I took one traveling for 5 months excellent bag


----------



## jd7 (Apr 9, 2015)

Degies and Greg - thanks for the extra info.

And a little more support coming for the Rover 45L I see! Being happy with the bag after having travelled with it for 5 months sounds promising, although Greg obviously had a different experience.

I did find a Lowepro Photo Sport 200 AW in a store today. It did look quite good in many ways, but unfortunately I didn't have time to stop and play around with the harness and try it on. Also, it is a bit smaller than I had in mind (I'd like to have had a look at the Photo Sport 30L but they didn't have one), plus it doesn't have removable inserts for the camera gear - meaning it doesn't have the option of being a "normal" bag, and I couldn't use the camera inserts in a larger (non-camera) hiking pack when I want to carry more stuff. So, not perfect for what I had in mind, although it does seem like it might make a very nice camera day pack for hiking.

I also had a look at some Flipside Sport options. The seems potentially good if carrying camera gear is all you really care about, but doesn't seem practical as a hiking pack given the lack of space for non-camera gear.

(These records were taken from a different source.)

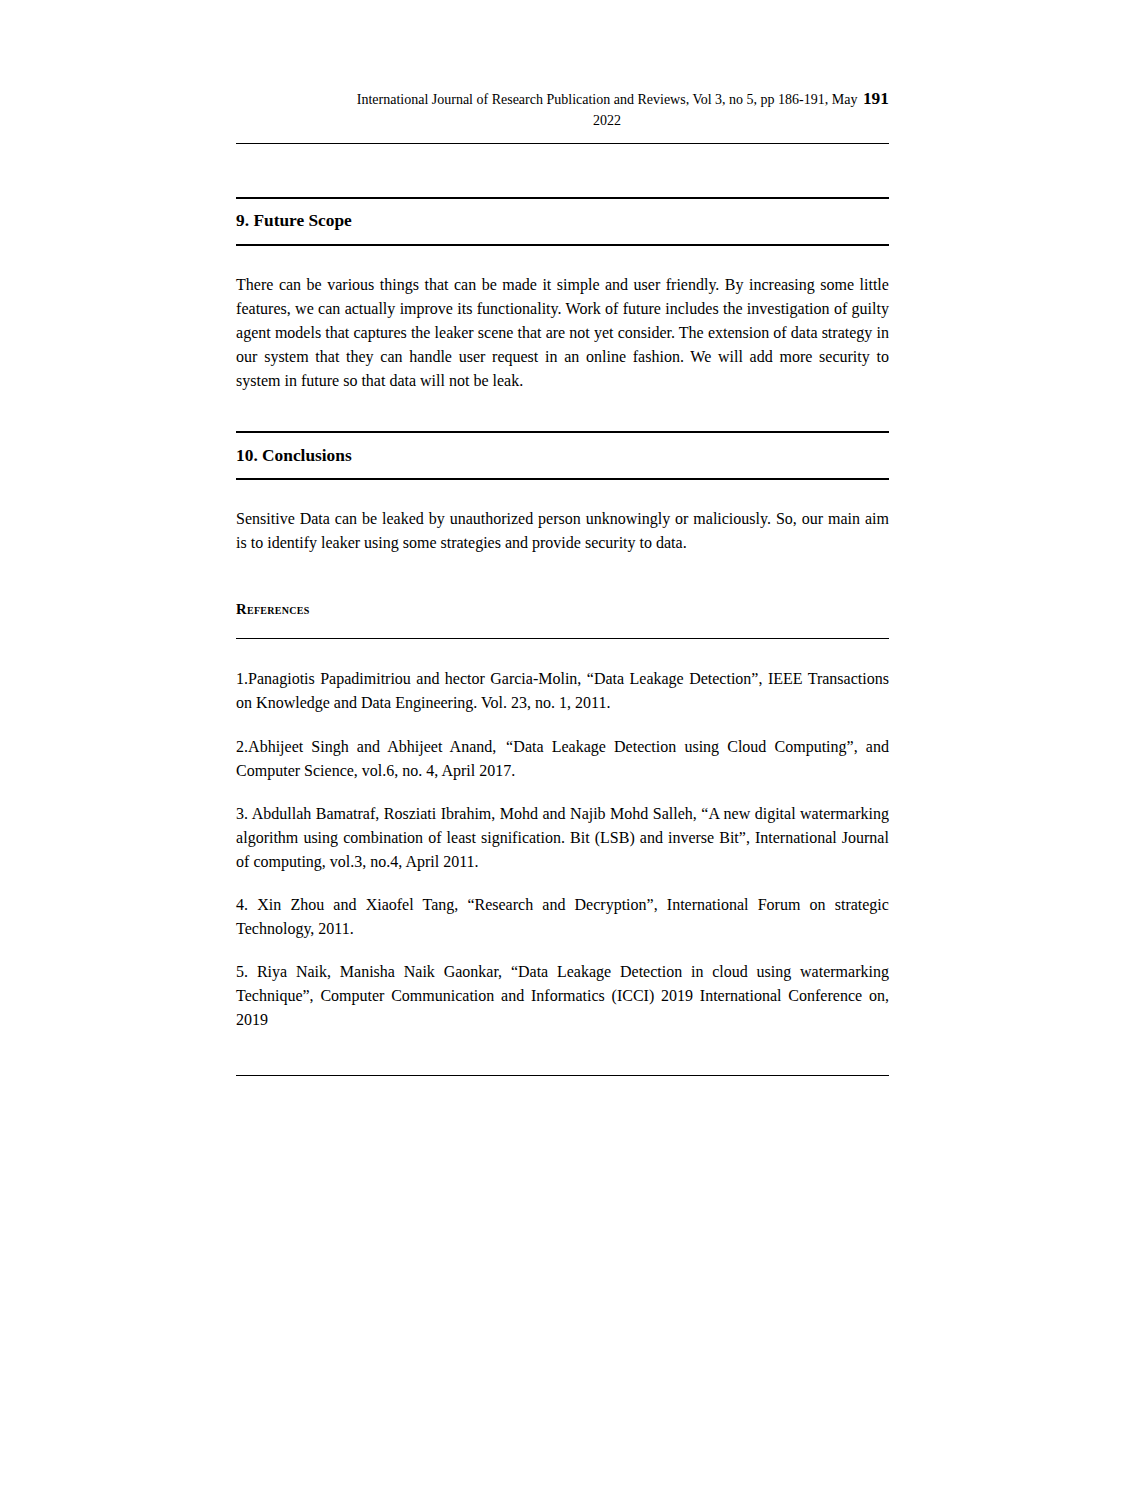International Journal of Research Publication and Reviews, Vol 3, no 5, pp 186-191, May 2022 191
9. Future Scope
There can be various things that can be made it simple and user friendly. By increasing some little features, we can actually improve its functionality. Work of future includes the investigation of guilty agent models that captures the leaker scene that are not yet consider. The extension of data strategy in our system that they can handle user request in an online fashion. We will add more security to system in future so that data will not be leak.
10. Conclusions
Sensitive Data can be leaked by unauthorized person unknowingly or maliciously. So, our main aim is to identify leaker using some strategies and provide security to data.
References
1.Panagiotis Papadimitriou and hector Garcia-Molin, “Data Leakage Detection”, IEEE Transactions on Knowledge and Data Engineering. Vol. 23, no. 1, 2011.
2.Abhijeet Singh and Abhijeet Anand, “Data Leakage Detection using Cloud Computing”, and Computer Science, vol.6, no. 4, April 2017.
3. Abdullah Bamatraf, Rosziati Ibrahim, Mohd and Najib Mohd Salleh, “A new digital watermarking algorithm using combination of least signification. Bit (LSB) and inverse Bit”, International Journal of computing, vol.3, no.4, April 2011.
4. Xin Zhou and Xiaofel Tang, “Research and Decryption”, International Forum on strategic Technology, 2011.
5. Riya Naik, Manisha Naik Gaonkar, “Data Leakage Detection in cloud using watermarking Technique”, Computer Communication and Informatics (ICCI) 2019 International Conference on, 2019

Hhhmmm, I'm still thinking a couple of camera inserts (Clik Elite, Mountainsmith, F-Stop) and a good "normal" hiking pack might be the better option for me. I still wish I could find a Rover 45L so I could try it out for myself though. If it fitted well enough on me, I might still be tempted to get one on the basis it could serve as a day pack / short trip pack, plus it would give me the camera inserts to use in a larger pack when I need to carry more.


----------